▶ **Given data**:
[Start of section]

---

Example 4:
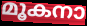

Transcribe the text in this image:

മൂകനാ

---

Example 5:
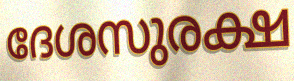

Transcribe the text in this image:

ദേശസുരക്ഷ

[End of section]

▶ **Task details**: Retype the records above exactly, leaving every picture out of your copy.

▶ **Expected answer**:
---

Example 4:

Transcribe the text in this image:

മൂകനാ

---

Example 5:

Transcribe the text in this image:

ദേശസുരക്ഷ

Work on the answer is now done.